What to work on — Reproduce the passage on planting young urban trees in full, word for word.

** Extract to read follows **

I have been exploring this because I am involved in two projects where the aim is to improve both the survival rates and the vigour of younger trees, two elements which are integral to enhancing the urban forest. A problem with planting trees solely to meet a target is that there may be insufficient time and
thought given to selection of the location, the species and future contribution. If there is insufficient space for a tree then planting one to tick the relevant box will achieve little. Similarly, selecting small ornamental trees such as Cherry and Apple which tend to be shorter-lived and reach maturity when only several metres in height can result in their being overwhelmed by surroundings.
Trees need space to fully develop, and it is disheartening to see a group planted so closely that they will limit the future growth of each other.Similarly, planting without reference to surrounding features such as overhead power lines which need to be maintained free of vegetation can result in lost opportunities to establish the specimen trees of the future.
Incidentally, the two projects I am connected with involve training in the various skills of establishing young trees and separately providing a platform whereby the management of the young trees can be monitored for effectively and adjusted as required. Issues such as watering can affect the establishment of young trees, and over-watering is as detrimental as insufficient application. The operator records their action during irrigation and records the condition of each tree. This needing further attention can then be identified for further action.

** End of Extract to read **
** Recorded data follows **

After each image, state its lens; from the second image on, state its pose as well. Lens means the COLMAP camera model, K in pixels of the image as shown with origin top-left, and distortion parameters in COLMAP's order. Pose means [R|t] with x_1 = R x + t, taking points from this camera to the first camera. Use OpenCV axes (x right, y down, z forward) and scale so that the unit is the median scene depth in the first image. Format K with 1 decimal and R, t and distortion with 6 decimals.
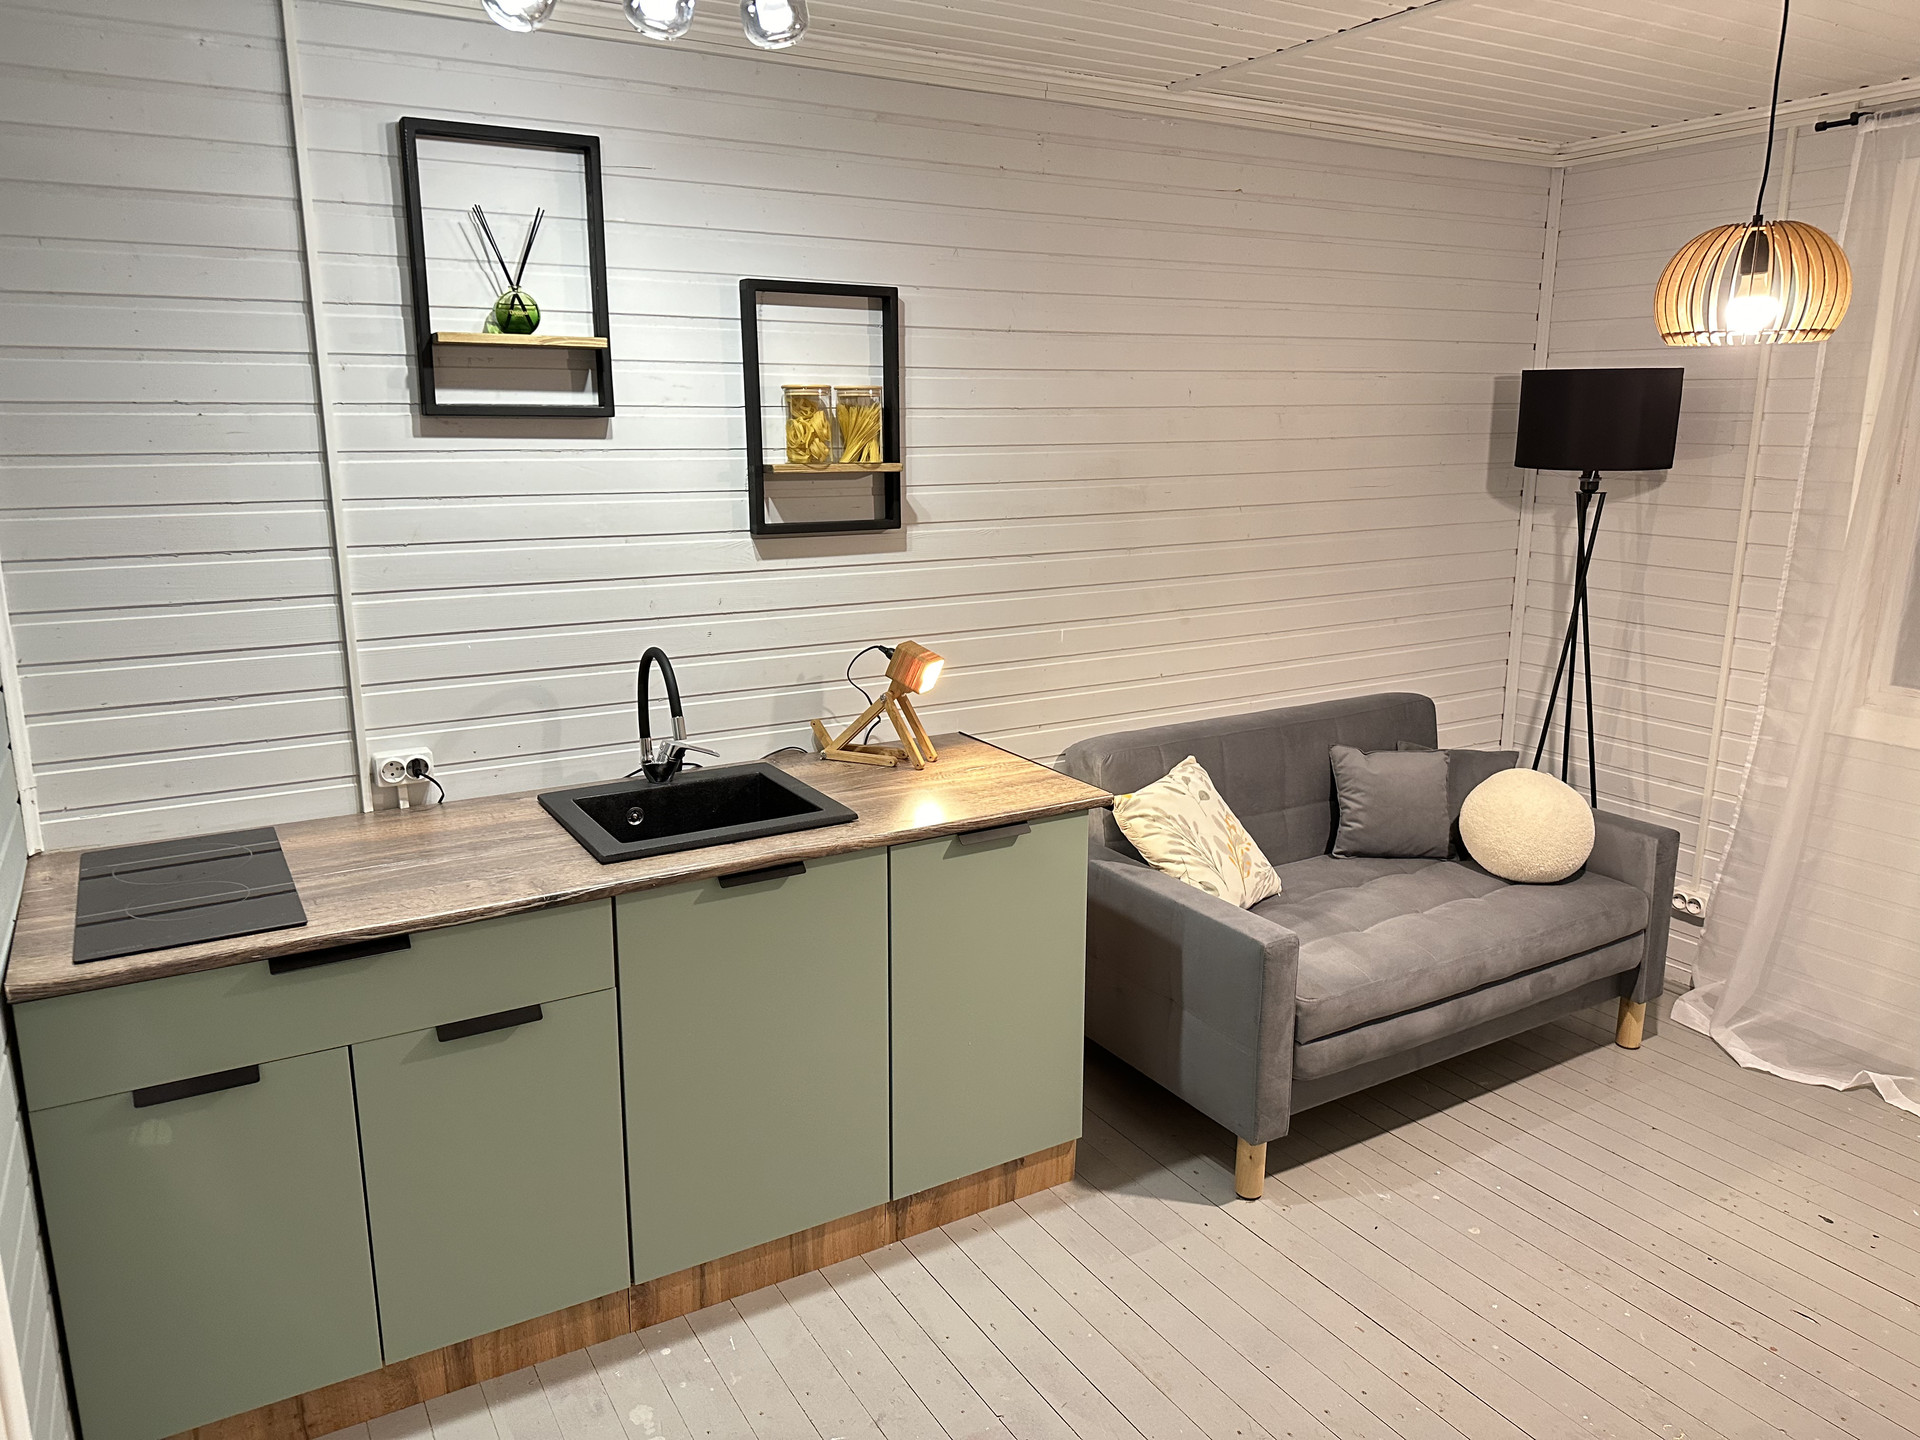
lens RADIAL K [[1375.1, 0, 957.4], [0, 1375.1, 723.7], [0, 0, 1]] dist [0.123448, -0.186380]
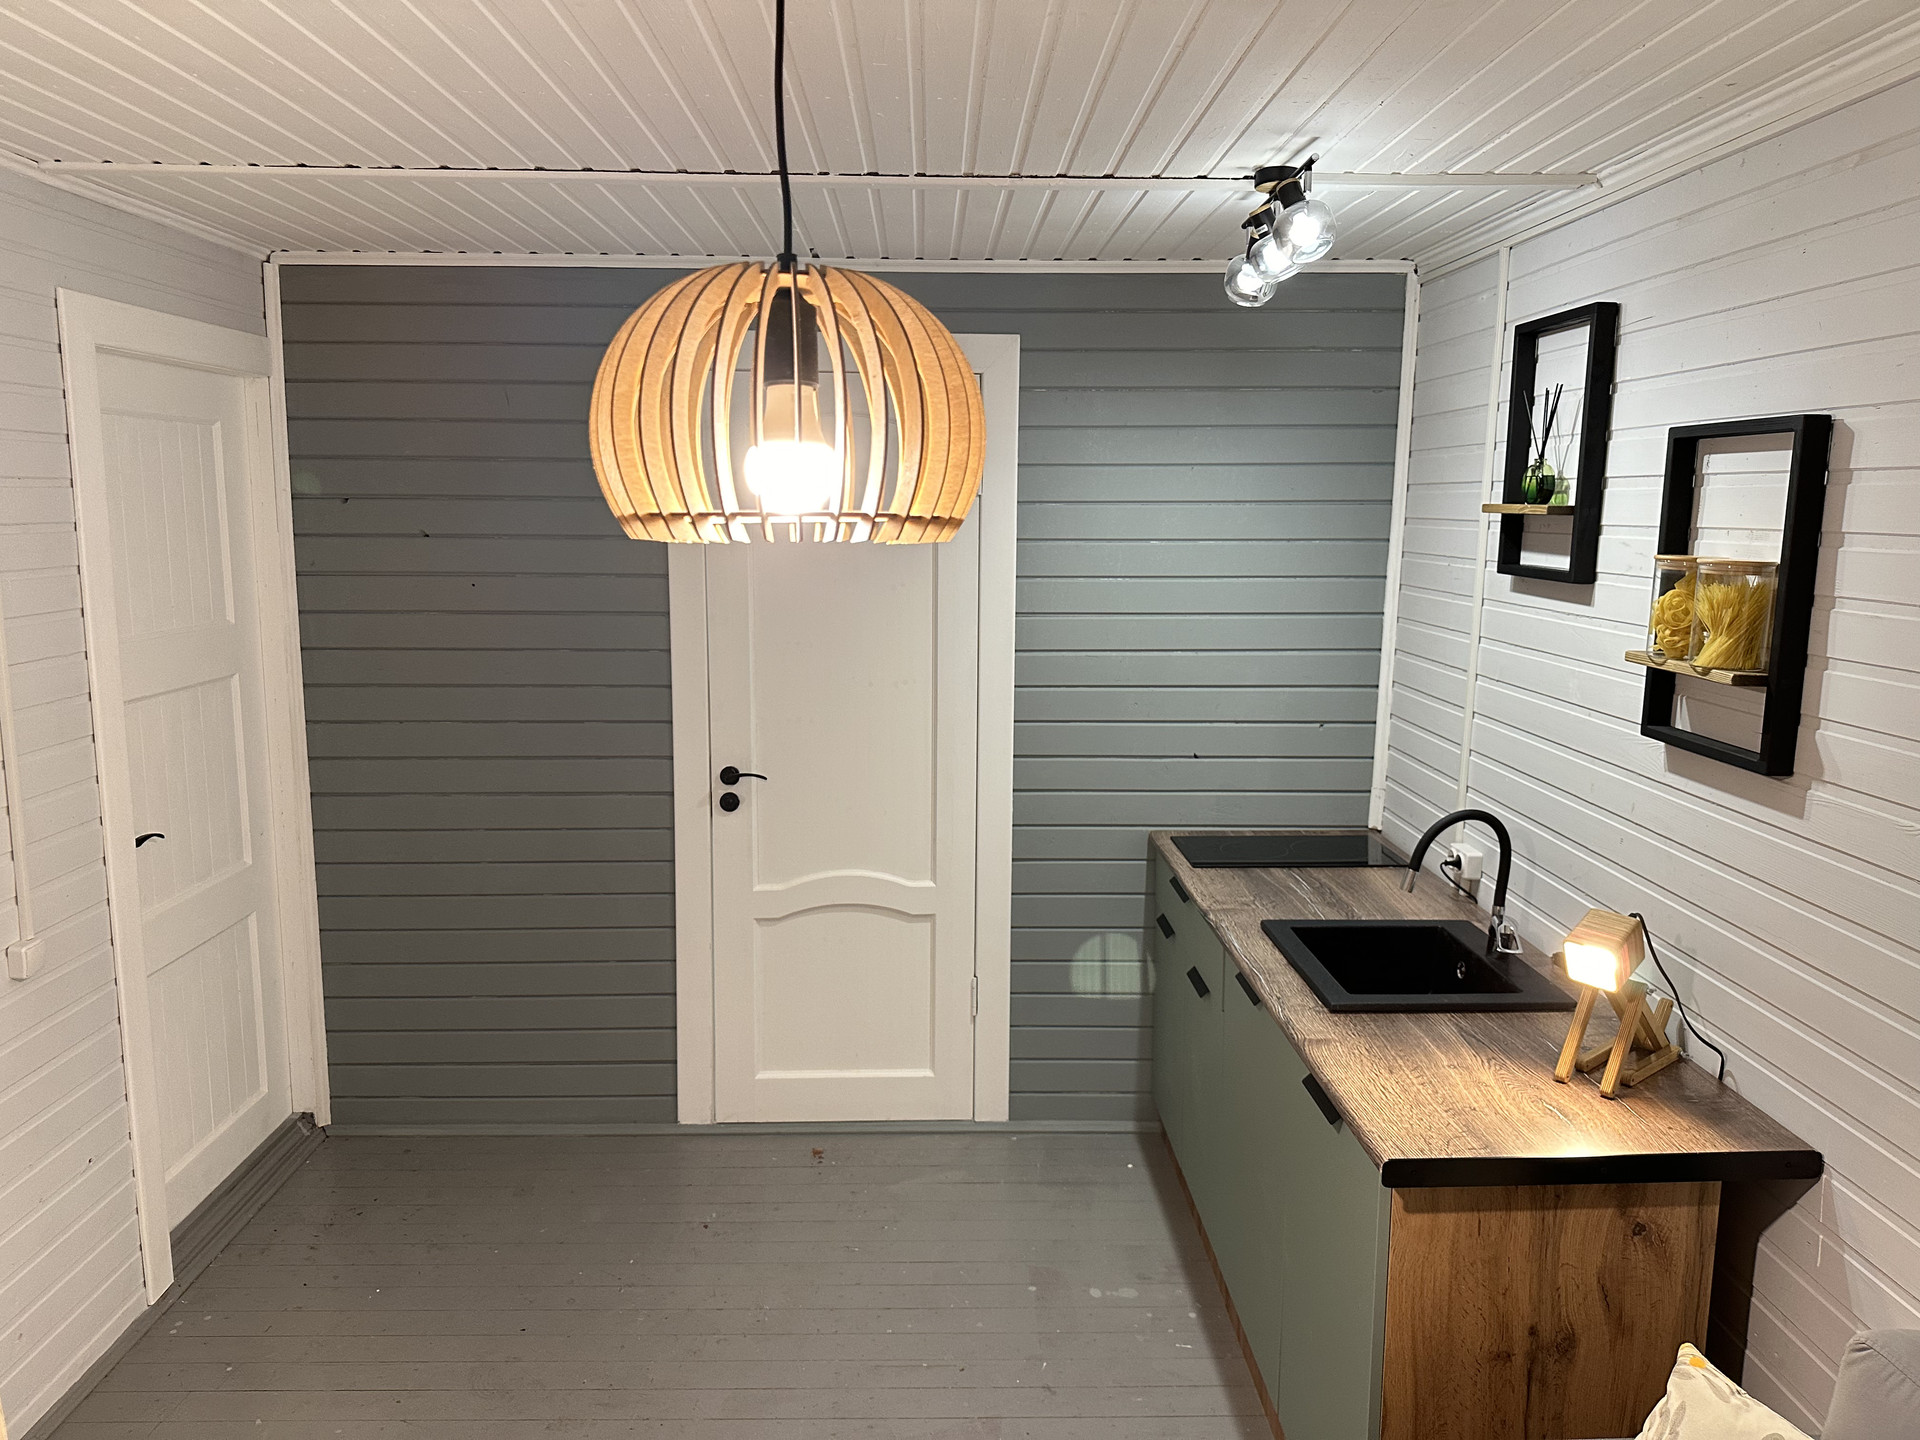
lens RADIAL K [[1345.2, 0, 951.6], [0, 1345.2, 714.8], [0, 0, 1]] dist [0.078883, -0.099232]
pose [[-0.497053, 0.131243, -0.857738, 0.739197], [-0.198190, 0.945195, 0.259474, -0.278005], [0.844783, 0.298967, -0.443801, 1.025793]]
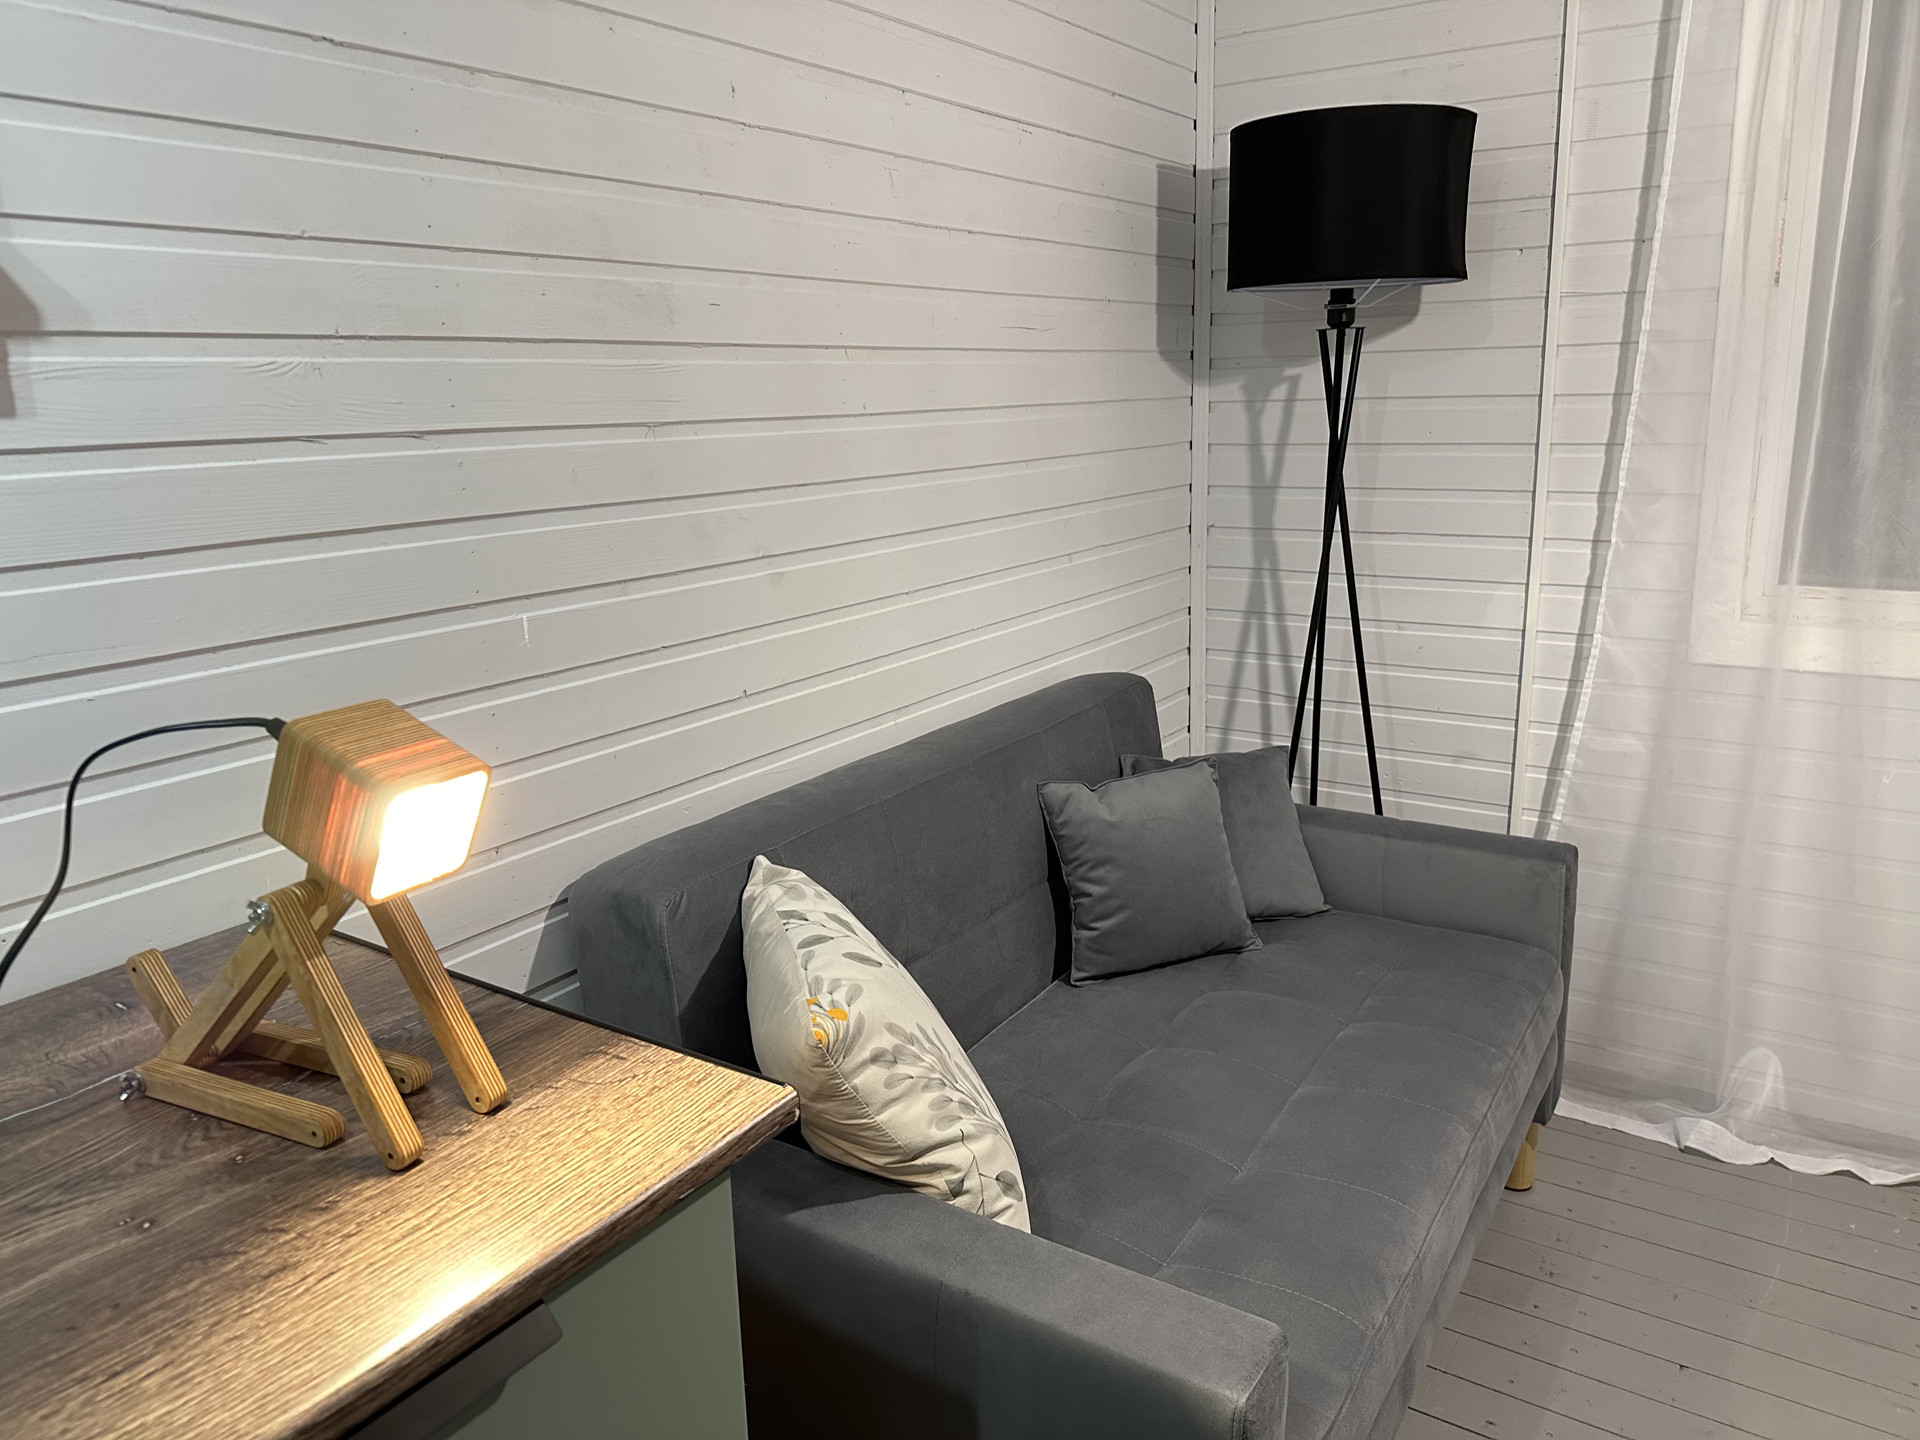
lens RADIAL K [[1345.2, 0, 951.6], [0, 1345.2, 714.8], [0, 0, 1]] dist [0.078883, -0.099232]
pose [[0.907961, -0.125563, 0.399802, 0.029994], [0.124954, 0.991776, 0.027706, -0.040319], [-0.399992, 0.024801, 0.916183, 0.676045]]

** End of Recorded data **

Output of the exercise —
I have been exploring this because I am involved in two projects where the aim is to improve both the survival rates and the vigour of younger trees, two elements which are integral to enhancing the urban forest. A problem with planting trees solely to meet a target is that there may be insufficient time and
thought given to selection of the location, the species and future contribution. If there is insufficient space for a tree then planting one to tick the relevant box will achieve little. Similarly, selecting small ornamental trees such as Cherry and Apple which tend to be shorter-lived and reach maturity when only several metres in height can result in their being overwhelmed by surroundings.
Trees need space to fully develop, and it is disheartening to see a group planted so closely that they will limit the future growth of each other.Similarly, planting without reference to surrounding features such as overhead power lines which need to be maintained free of vegetation can result in lost opportunities to establish the specimen trees of the future.
Incidentally, the two projects I am connected with involve training in the various skills of establishing young trees and separately providing a platform whereby the management of the young trees can be monitored for effectively and adjusted as required. Issues such as watering can affect the establishment of young trees, and over-watering is as detrimental as insufficient application. The operator records their action during irrigation and records the condition of each tree. This needing further attention can then be identified for further action.